Malawi Police Officers trained by UNODC rescue trafficked Nepali Nationals21 November 2019 - A team of Malawi police officers trained by the United Nations Office on Drugs and Crime (UNODC) in investigating human trafficking cases rescued six presumed Nepali trafficking victims in Blantyre on 6 November 2019.

The rescue operation was coordinated by the Malawian Police Headquarters following an alert from the Anti-Human Trafficking Bureau (AHTB) of the Nepali Police - who in turn had been contacted by the presumed victims' families - that six Nepali nationals were being kept against their will in Blantyre.

The presumed victims were locked in a house in Malawi and their passports were taken away. According to their statements, they had been recruited through an agent a year before and traveled for months from Nepal with the intention to reach the United States through Bolivia. Instead of this, they were brought to Malawi via a complex route through Vietnam, Madagascar, Jordan, Dubai, Azerbaijan and Ethiopia, where they stayed for 4 months.

The group was then brought to Malawi and informed they would have to work in the country instead of the United States. After the rescue, the police officers in Malawi coordinated their action with UNODC and social services to bring the presumed victims to safety in shelters before they were able to return home to Nepal.

Patricia Liabuba, a Senior Official in the Malawian Ministry of Homeland Security and Secretary for the Inter-Ministerial Coordination Committee against Trafficking in Persons, declared to be impressed by the response of the Police and how they had applied the anti-trafficking trainings given by UNODC. She added that the social workers who brought the presumed victims to the shelters had been appointed and trained as Protection Officers and worked together with the police in efficient coordination during and after the rescue operation.

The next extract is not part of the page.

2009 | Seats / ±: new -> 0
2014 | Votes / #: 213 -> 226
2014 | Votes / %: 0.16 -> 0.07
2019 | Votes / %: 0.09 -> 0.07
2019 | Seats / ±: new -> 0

UNODC has supported the Government of Malawi to develop Standard Operating Procedures (SOPs) and a National Referral Mechanism for the implementation of the Trafficking in Persons Act, launched on 30 July this year.

" These tools have been successfully put to a test" Ms. Liabuba noted, adding that law enforcement agencies and front-line professionals now have guidance on identifying potential trafficking victims, where to refer them for protection and assistance, and how to process information on suspected traffickers.

She stressed that UNODC's support allowed the Inter-Ministerial Coordination Committee against Trafficking in Persons and the Malawi Police Service to overcome the challenges they were facing in addressing victims' needs during anti-trafficking interventions. " This operation clearly demonstrated that all stakeholders have adopted a victim-centered approach in dealing with trafficking in persons cases" she concluded.

Maxwell Matewere, UNODC National Project Officer involved in the development of the SOPs, explained that this instrument provides crucial information on the protection and assistance of victims in full respect of their rights.

Deputy Director of the Criminal Investigation Department Isaac Schwarz Norman, Assistant Commissioner of Police, confirmed that the victims had been successfully repatriated to Nepal and that a Malawian suspect was arrested.

UNODC has been working closely with the government of Malawi in a variety of counter-trafficking activities under the project " Strengthening the implementation of a comprehensive response to trafficking in persons in Malawi", funded by the United Kingdom.

Implemented under the UNODC Global Programme against Trafficking in Persons, jointly with the UNODC Regional Office for Southern Africa, this project contributes to the implementation of the UN Sustainable Development Goals (SDGs) and in particular SDG 16 on Peace, Justice and Strong Institutions.